--- Begin Page text ---

Thanks for the reply, +1 for the refactor PR!

BTW, a side question: is there a way to force pandas to store datetime.timedelta as object dtypes? The intuitive solution does not work:

In [57]: s = pd.Series([dt.timedelta(days=1)], dtype=object)

In [58]: s
Out[58]: 
0   1 days
dtype: timedelta64[ns]

Neither via numpy arrays:

In [91]: tdarr = np.array([dt.timedelta(days=1)])

In [92]: tdarr
Out[92]: array([datetime.timedelta(1)], dtype=object)

In [93]: s = pd.Series(tdarr)

In [94]: s
Out[94]: 
0   1 days
dtype: timedelta64[ns]

I understand that this will be a non-issue when the PR is merged, but in the meantime I have to fix my app which expects datetime.timedeltas. I wouldn't mind to switch to np.timedelta64, but it's undeniable that working with np.timestamp64 is far from being convenient (e.g. no "days" property, "total_seconds()" etc.). And (AFAIK) there is no easy, standard way to bring a np.timestamp64 back to datetime.timedelta, which only adds to the PITA...

--- End Page text ---
--- Begin Collected material ---

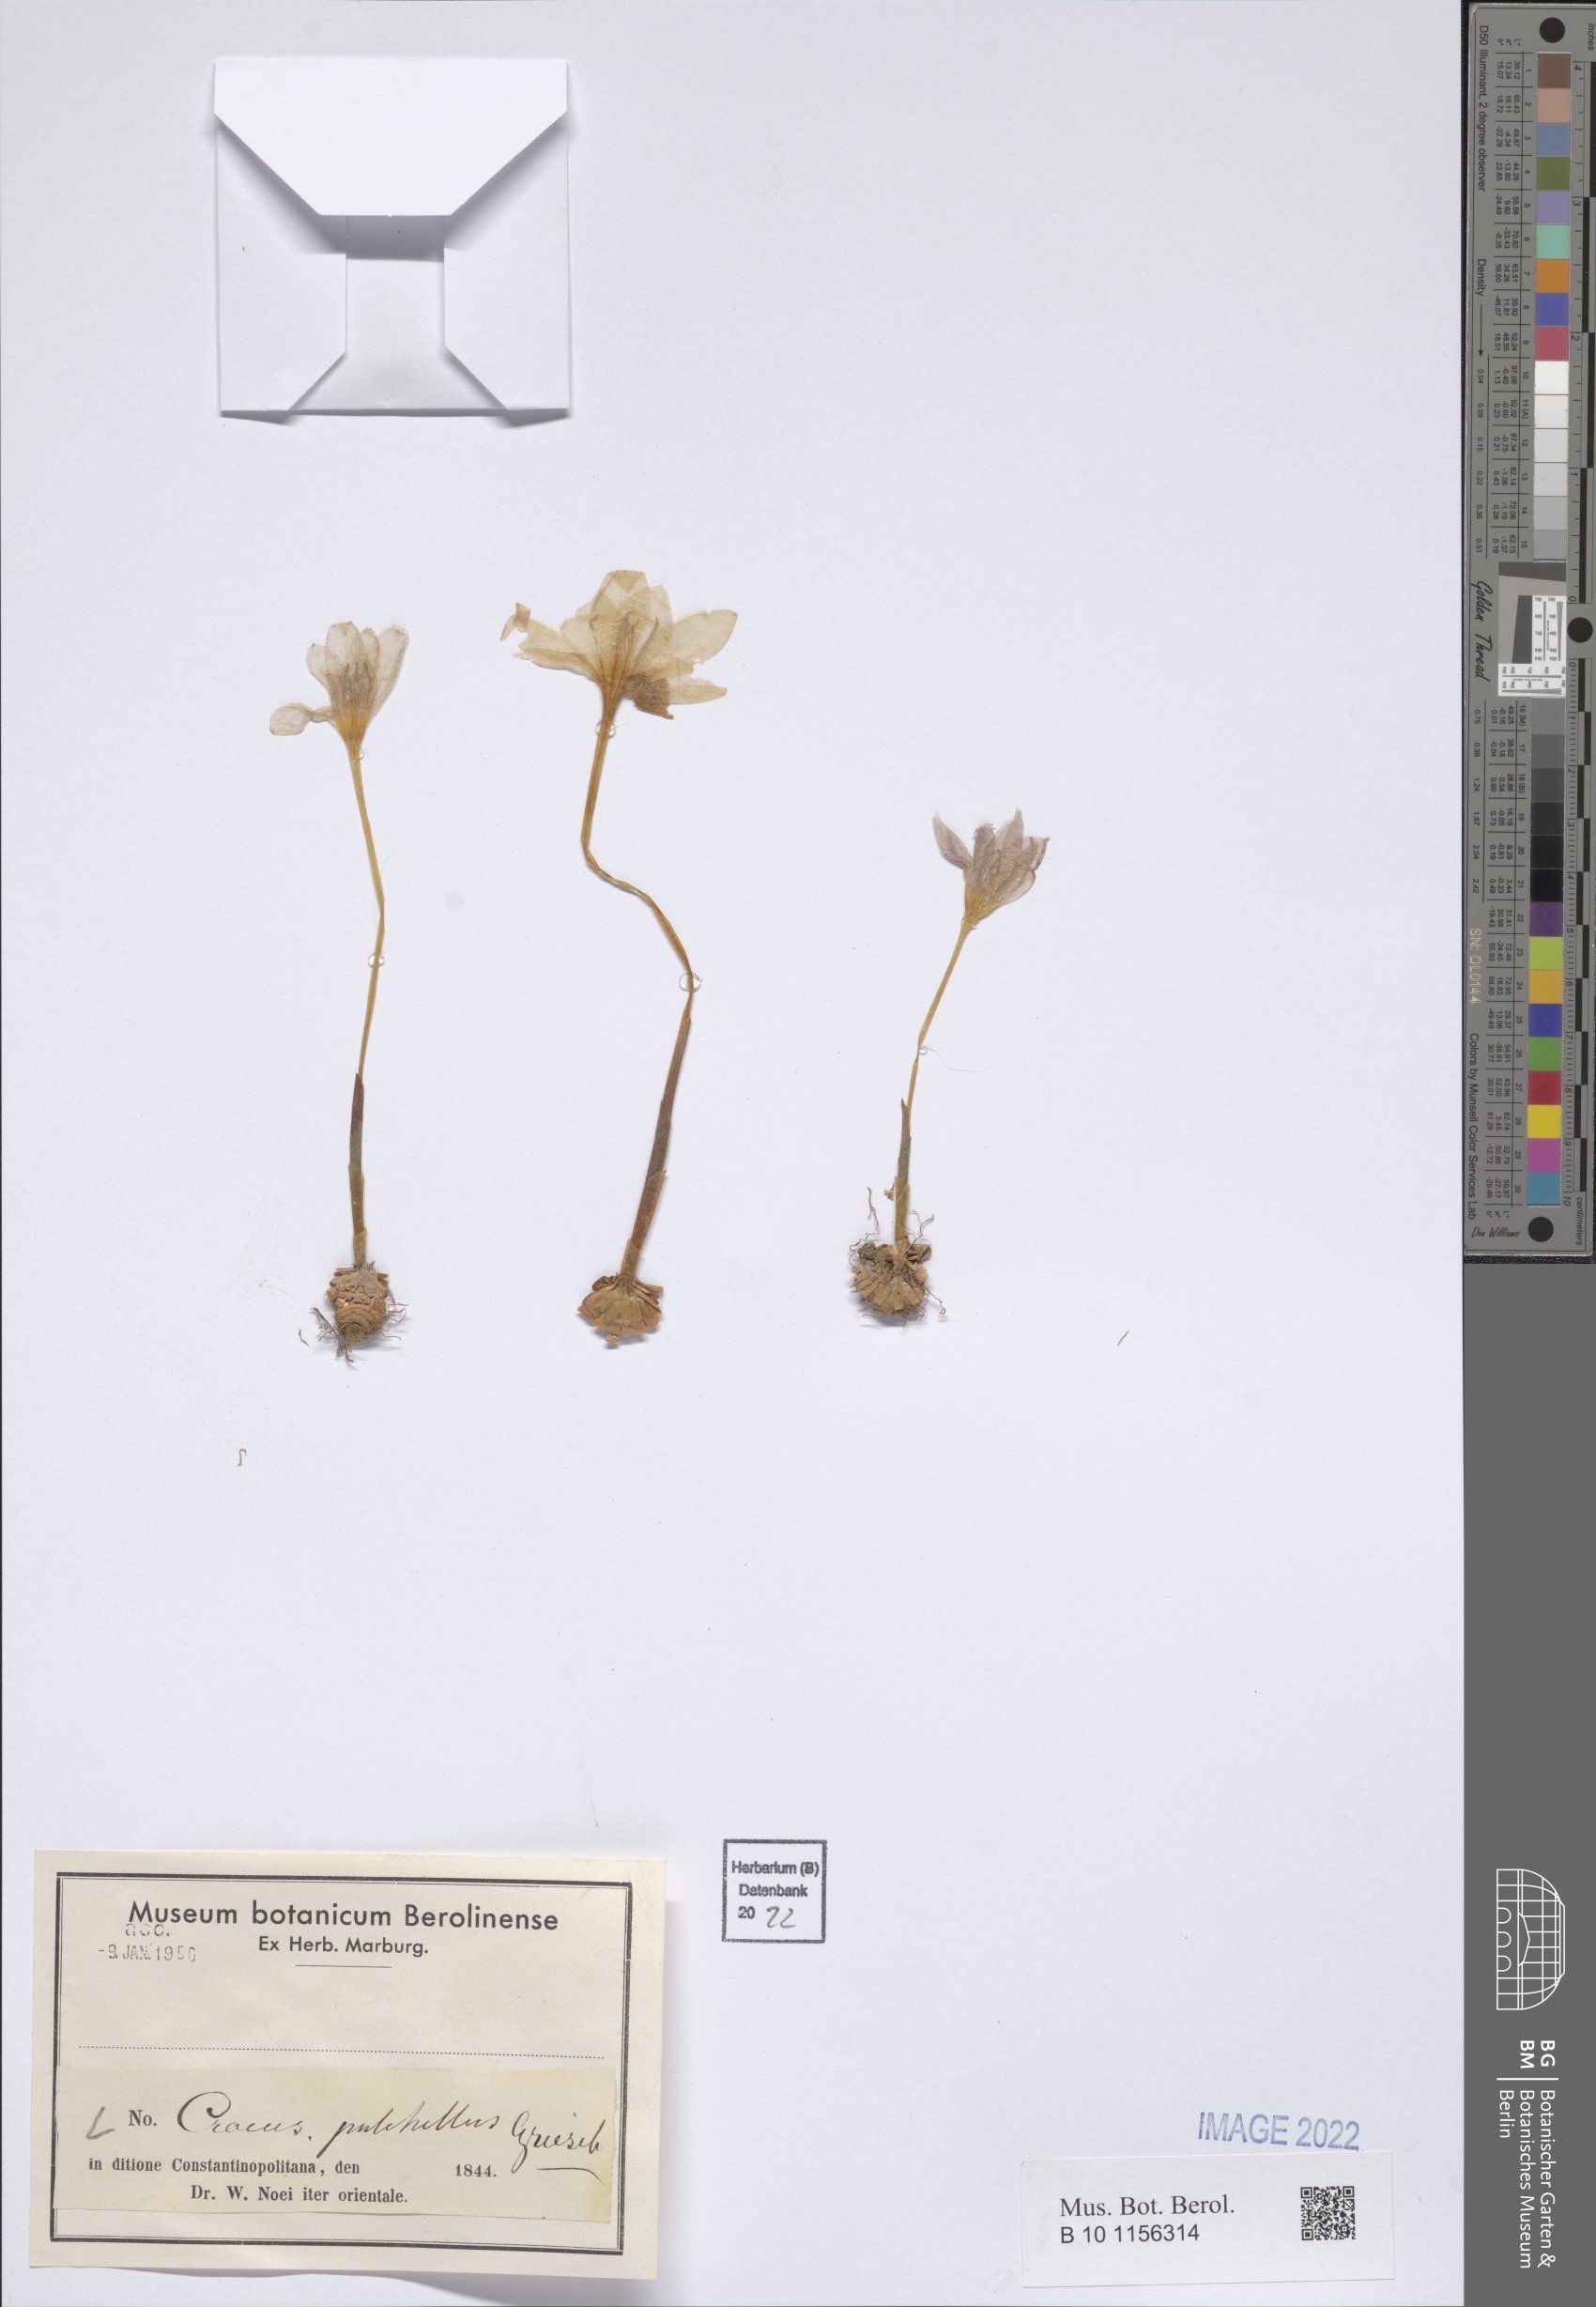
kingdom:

--- End Collected material ---

Requests =>
A – From the pandas post above, list every line typed at an "In [...]" prompt, with its prompt number.
B – Sum up the pandas post above in two sentences.
C – Carry the pandas post above on from the point where it stops.

Task results =>
A –
In [57]: s = pd.Series([dt.timedelta(days=1)], dtype=object)
In [58]: s
In [91]: tdarr = np.array([dt.timedelta(days=1)])
In [92]: tdarr
In [93]: s = pd.Series(tdarr)
In [94]: s

B – The writer asks whether pandas can be forced to store datetime.timedelta values as object dtype, because both passing dtype=object and building the Series from a NumPy object array still produce timedelta64[ns]. This will be a non-issue once the PR is merged, but meanwhile the writer's app expects datetime.timedelta, and the NumPy type is far from convenient, with no "days" property or "total_seconds()" and no easy, standard way to convert back.

C –
Thanks again.

@jtratner
Copy link
Contributor

jtratner commented Sep 8, 2014

@flaviovs that used to work :)

There's actually a really easy way to convert timedelta64 to python timedelta:

In [25]: import numpy as np

In [26]: import datetime as dt

In [27]: arr = np.array([np.timedelta64(dt.timedelta(232)), np.timedelta64(dt.timedelta(13))])

In [28]: arr.astype(object)
Out[28]: array([datetime.timedelta(232), datetime.timedelta(13)], dtype=object)

(and that works on individual timedelta objects too)

@jreback
Copy link
Contributor

jreback commented Sep 8, 2014

@flaviovs you can use @jtratner soln in the interim, or if you are up for trying out the new PR (will be merged soon), then this will work (which is very similar to how Timestamp/datetimes work):

In [8]: s = pd.Series([dt.timedelta(days=1)])

In [9]: s
Out[9]: 
0   1 days
dtype: timedelta64[ns]

In [10]: s.iloc[0]
Out[10]: Timedelta('1 days, 00:00:00')

In [11]: s.astype(object)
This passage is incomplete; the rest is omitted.